* **Problem statement**: Write the next part of the customer churn prediction project description, starting right after its final sentence.

╭─ Passage

This project aims to predict customer churn for a telecommunications company using tree-based and boosting machine learning models. The project includes comprehensive exploratory data analysis, cohort analysis, and the development of predictive models.
- Project Overview
- Project Structure
- Dataset
- Exploratory Data Analysis
- Predictive Modeling
- Results
- Conclusion
The main parts of this project include:
- Part 1: Comprehensive Exploratory Data Analysis
- Part 2: Churn Cohort Analysis
- Part 3: Tree-based and Boosting Machine Learning Predictive Models
- Part 4: Improve Models Performance by Oversampling Minority Class
The dataset used for this project is sourced from the IBM sample data set collection. It includes information about:
- Customers who left within the last month (Churn)
- Services that each customer has signed up for (phone, multiple lines, internet, online security, online backup, device protection, tech support, streaming TV and movies)
- Customer account information (tenure, contract, payment method, paperless billing, monthly charges, total charges)
- Demographic info (gender, age range, partners, dependents)
A detailed exploratory data analysis was conducted to understand the dataset, identify patterns, and gain insights. This involved checking for missing values, analyzing the distribution of features, and visualizing relationships between features and the target variable (Churn).

╰─
╭─ Provided material

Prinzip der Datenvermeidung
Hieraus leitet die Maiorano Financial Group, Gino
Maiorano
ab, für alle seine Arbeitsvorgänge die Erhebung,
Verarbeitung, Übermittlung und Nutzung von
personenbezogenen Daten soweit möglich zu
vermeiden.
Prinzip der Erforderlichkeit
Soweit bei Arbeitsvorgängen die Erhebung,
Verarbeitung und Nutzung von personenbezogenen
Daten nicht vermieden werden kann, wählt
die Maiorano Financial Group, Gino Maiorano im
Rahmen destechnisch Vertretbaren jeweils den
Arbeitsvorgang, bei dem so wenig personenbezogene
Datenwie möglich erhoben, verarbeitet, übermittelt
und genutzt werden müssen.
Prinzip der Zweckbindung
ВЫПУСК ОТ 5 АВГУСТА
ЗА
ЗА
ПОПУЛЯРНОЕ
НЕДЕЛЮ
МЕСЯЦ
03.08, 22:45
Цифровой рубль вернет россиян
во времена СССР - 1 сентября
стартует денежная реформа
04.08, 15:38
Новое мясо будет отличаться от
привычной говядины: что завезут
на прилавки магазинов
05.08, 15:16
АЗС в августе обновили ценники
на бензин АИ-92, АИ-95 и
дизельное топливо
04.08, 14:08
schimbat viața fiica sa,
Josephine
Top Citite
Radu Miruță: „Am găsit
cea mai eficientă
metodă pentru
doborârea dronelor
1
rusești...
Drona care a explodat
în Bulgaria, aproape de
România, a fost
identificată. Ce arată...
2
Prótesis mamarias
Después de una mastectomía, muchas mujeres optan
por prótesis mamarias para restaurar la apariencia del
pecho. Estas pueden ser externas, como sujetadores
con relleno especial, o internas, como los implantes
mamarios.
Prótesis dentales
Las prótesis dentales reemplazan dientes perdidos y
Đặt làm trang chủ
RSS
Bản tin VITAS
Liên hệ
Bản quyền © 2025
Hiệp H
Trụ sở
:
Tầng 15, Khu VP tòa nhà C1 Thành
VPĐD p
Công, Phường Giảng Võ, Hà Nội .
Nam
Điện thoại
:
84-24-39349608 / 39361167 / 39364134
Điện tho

╰─

* **Task response**:
Tree-based and boosting models were implemented to predict customer churn. These models included:
- Decision Trees
- Random Forests
- Gradient Boosting Machines (GBM)
- Adabooster
The performance of the models was evaluated using metrics such as accuracy, recall, and F1-score. The results showed that the boosting methods predicted customer churn better when I performed oversampling of the minority class.
This project demonstrates the effectiveness of tree-based models combined with boosting methods in classification tasks such as the prediction of customer churn. Telecommunications companies can implement strategies to retain customers and reduce churn rates by identifying key factors contributing to churn.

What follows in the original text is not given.